Sometimes It’s Just a Marketing Strategy

Because the FDA does not closely regulate over-the-counter skin-care products, a company can label a product “maximum strength” or “clinical strength” for any reason it sees fit — and the label is no guarantee that the product will actually be any stronger than others on the market. The best way to find out whether you are really getting the “maximum” strength of an ingredient is to check the ingredients label, says Robyn Gmyrek, MD, assistant clinical professor of dermatology at Columbia University College of Physicians and Surgeons. “Compare the label with other products on the shelf,” says Dr. Gmyrek, and check the percentage of the active ingredient in each product.

Although an increase in the active ingredient in a product of 1 percent may not seem as though it would significantly affect the strength, it can, says dermatologist Doris Day, MD, director of Day Cosmetic, Laser and Comprehensive Dermatology in New York City and a professor at NYU Medical School. For this reason, it’s best to test a new skin-care product by applying a dime-sized amount on your forearm, to see if it causes a reaction.

Beauty Glossary Tips

Acne conglobata: Type of acne in which interconnected nodules are located beneath the surface of the skin.

Acne mechanica: Acne caused by exposure to heat, covered skin, pressure, or repetitive friction.

Acne vulgaris: The most common type of acne, associated with blackheads, whiteheads, papules, and pustules, commonly referred to as pimples or zits.

Actinic keratoses: Precancerous growths that can appear red, thick, and rough; usually found on sun-damaged skin.

Age spots: Flat, brownish patches on the skin caused by sun exposure and perhaps aging; also known as “liver spots.”

Alopecia: Unusual hair loss, most often on the scalp.

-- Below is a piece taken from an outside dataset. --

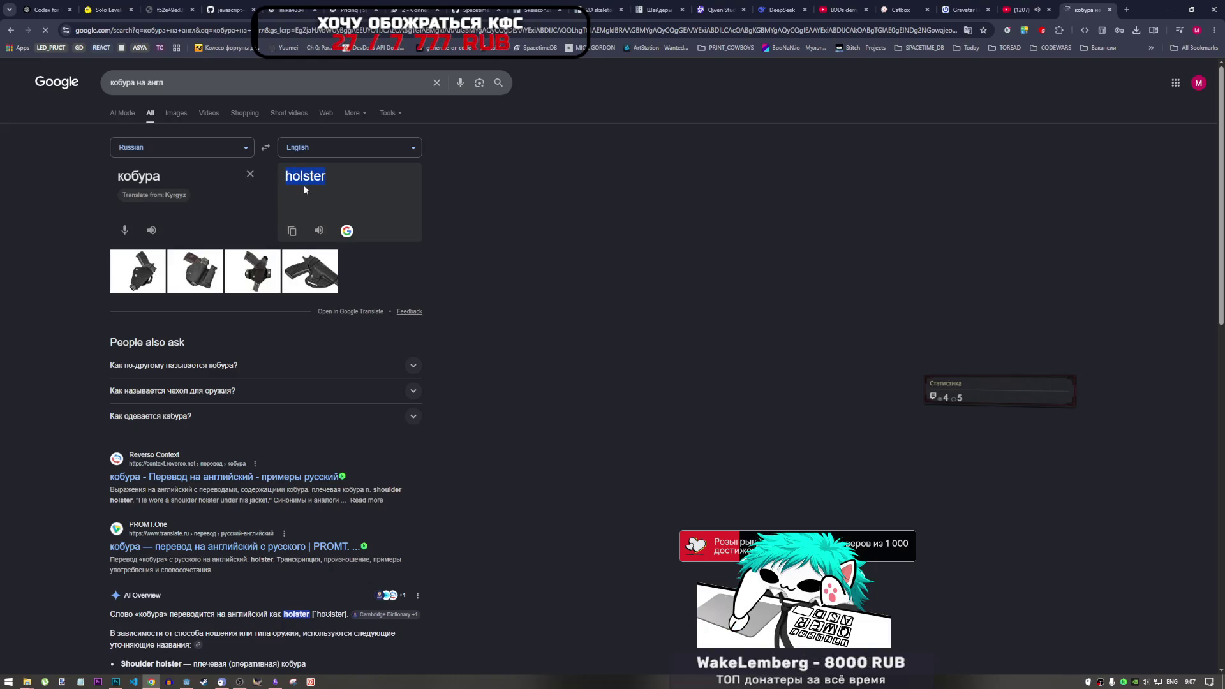
{"action": "left_click", "coordinate": [267, 149]}
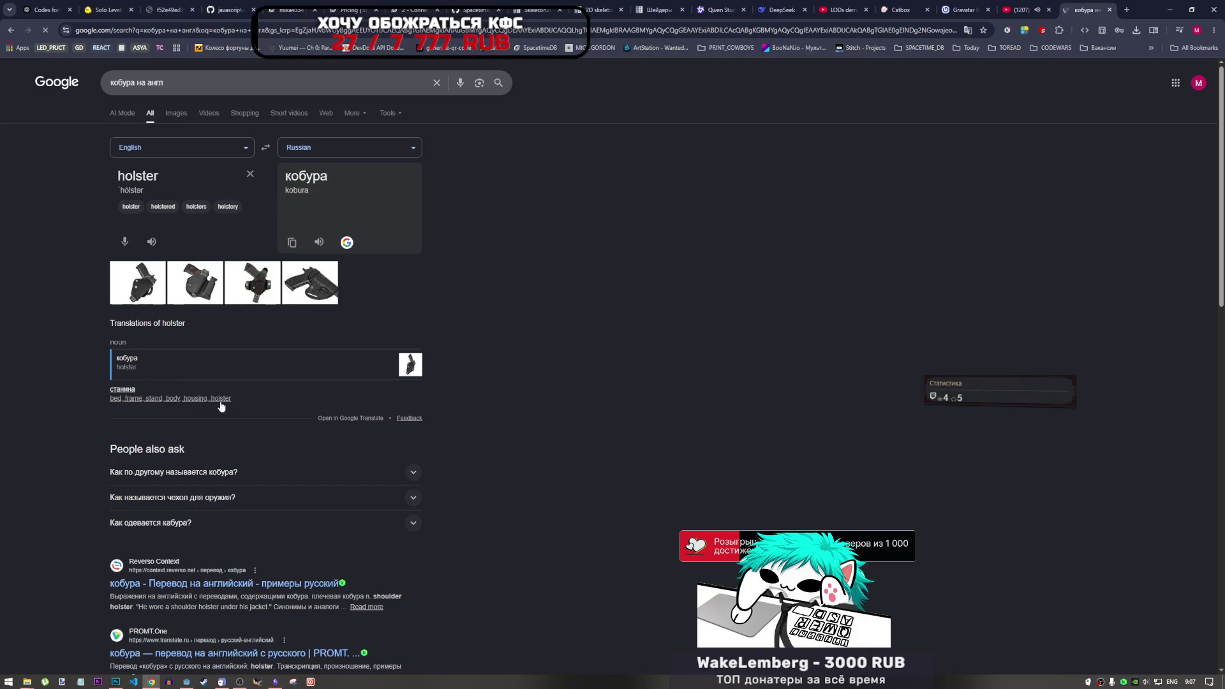
{"action": "double_click", "coordinate": [175, 172]}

Alpha hydroxy acids (AHAs): Exfoliating ingredients derived from fruit and milk sugars and used to help reduce the appearance of wrinkles and age spots.

Antioxidants: Vitamins A (including beta carotene), C, and E, thought to repair and protect skin cells by neutralizing damaging free radicals.

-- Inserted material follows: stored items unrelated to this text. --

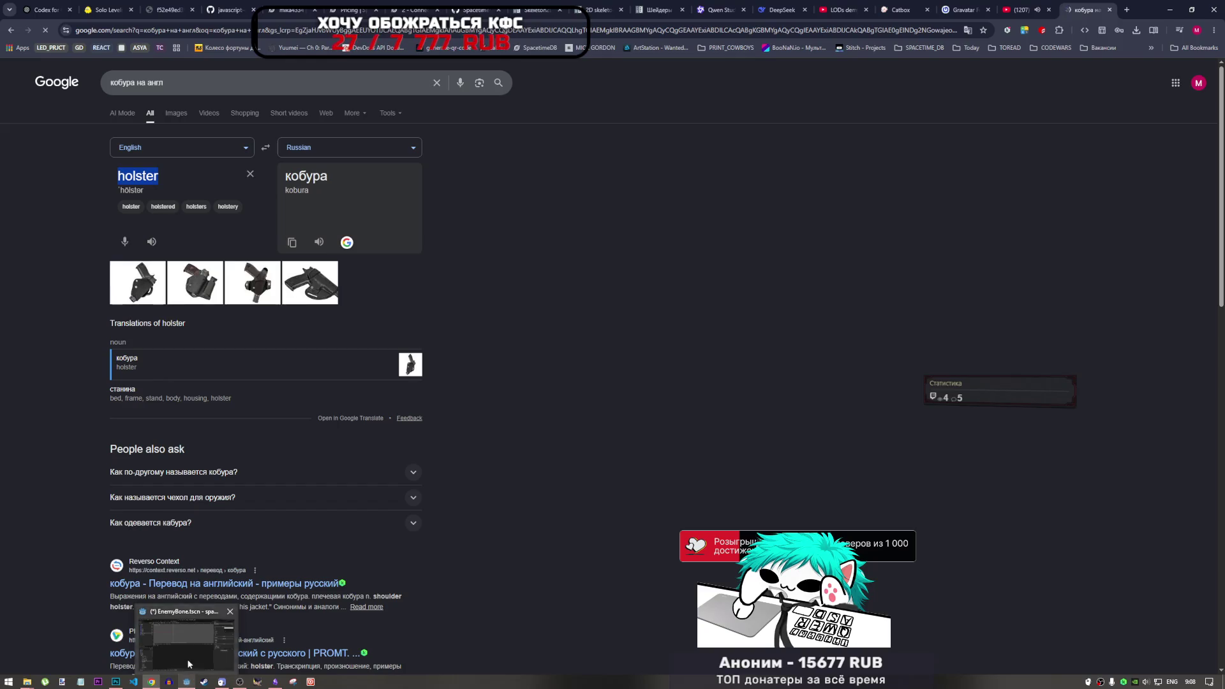
{"action": "left_click", "coordinate": [187, 682]}
{"action": "double_click", "coordinate": [52, 193]}
Name the Polygon2D10 node holster and move it directly after cap.
{"action": "type", "text": "holster"}
{"action": "key", "text": "Return"}
{"action": "left_click_drag", "start_coordinate": [61, 190], "coordinate": [74, 124]}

Atopic: When an antibody present in the skin makes someone more likely to experience allergic reactions.

Basal cell carcinoma: Type of skin cancer that forms at the base of the epidermis of the skin and usually does not spread to other parts of the body; associated with long-term overexposure to the sun.

Benzoyl peroxide: Topical acne treatment that kills acne-causing bacteria.

Blackhead: A clogged pore usually filled with hardened oil and dead skin cells; the tip is visible at the pore opening.

Blepharoplasty: Cosmetic procedure to remove excess fat and skin from around the eyes.

Chemical peel: Chemical solution applied to the skin to remove damaged outer layers.

Dermabrasion: Procedure in which a rotating brush is used to abrade, or remove, the outer surface of the skin.

Dermatitis: Inflammation of the skin.

Dermis: The middle layer of the skin.

Eczema: Inflammatory response in the skin that can lead to redness, itching, and scaling.

Epidermis: The outer layer of the skin.

Exfoliate: To slough off the outer layer of skin cells.

Follicle: A shaft in the skin through which hair grows.

Isotretinoin (Accutane and other brand names): Oral vitamin A-based medication used to treat severe acne.

Laser resurfacing: Laser procedure to remove signs of aging, including fine lines, wrinkles, and age spots.

Melanin: A chemical in the body that gives skin and hair their unique color.

Melanoma: Life-threatening form of skin cancer that usually develops in an existing mole.